=== ACTIVITY ===
Give the entries again exactly, without pictures.

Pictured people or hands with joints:
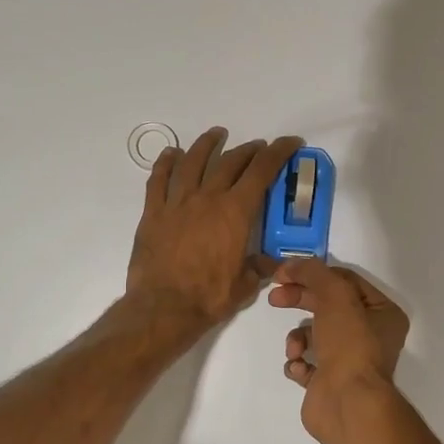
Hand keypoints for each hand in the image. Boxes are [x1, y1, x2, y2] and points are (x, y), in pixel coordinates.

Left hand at [126, 127, 301, 332]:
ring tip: (216, 135)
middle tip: (258, 148)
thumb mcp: (245, 286)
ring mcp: (177, 203)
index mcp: (236, 212)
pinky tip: (171, 154)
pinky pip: (158, 179)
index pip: (262, 171)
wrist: (163, 308)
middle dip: (249, 150)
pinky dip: (165, 163)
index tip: (290, 142)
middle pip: (230, 162)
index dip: (278, 152)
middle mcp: (208, 198)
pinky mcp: (154, 213)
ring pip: (193, 162)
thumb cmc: (210, 297)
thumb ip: (259, 268)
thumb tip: (271, 262)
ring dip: (207, 145)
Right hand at [267, 259, 408, 443]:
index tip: (283, 274)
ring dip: (298, 337)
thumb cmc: (349, 344)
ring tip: (295, 349)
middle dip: (300, 300)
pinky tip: (299, 369)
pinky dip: (298, 363)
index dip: (313, 274)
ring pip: (314, 335)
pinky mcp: (329, 383)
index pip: (345, 281)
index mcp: (382, 312)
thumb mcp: (334, 295)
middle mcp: (371, 335)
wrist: (347, 404)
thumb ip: (313, 272)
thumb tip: (290, 264)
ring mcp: (349, 361)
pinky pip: (306, 364)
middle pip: (327, 306)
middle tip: (274, 298)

=== THE ANSWER ===
Hand keypoints for each hand in the image. Boxes are [x1, y1, x2, y2] and points are (x, y), in pixel coordinates.

Left hand at [126, 127, 301, 332]:
ring tip: (216, 135)
middle tip: (258, 148)
thumb mcp: (245, 286)
ring mcp: (177, 203)
index mcp: (236, 212)
pinky tip: (171, 154)
pinky pip: (158, 179)
index pip: (262, 171)
wrist: (163, 308)
middle dip: (249, 150)
pinky dip: (165, 163)
index tip: (290, 142)
middle pip: (230, 162)
index dip: (278, 152)
middle mcp: (208, 198)
pinky mcp: (154, 213)
ring pip: (193, 162)
thumb cmc: (210, 297)
thumb ip: (259, 268)
thumb tip: (271, 262)
ring dip: (207, 145)
Right hand at [267, 259, 408, 443]:
index tip: (283, 274)
ring dip: (298, 337)
thumb cmc: (349, 344)
ring tip: (295, 349)
middle dip: (300, 300)
pinky tip: (299, 369)
pinky dip: (298, 363)
index dip: (313, 274)
ring pip: (314, 335)
pinky mcp: (329, 383)
index pip: (345, 281)
index mcp: (382, 312)
thumb mcp: (334, 295)
middle mcp: (371, 335)
wrist: (347, 404)
thumb ip: (313, 272)
thumb tip: (290, 264)
ring mcp: (349, 361)
pinky pip: (306, 364)
middle pip: (327, 306)
middle tip: (274, 298)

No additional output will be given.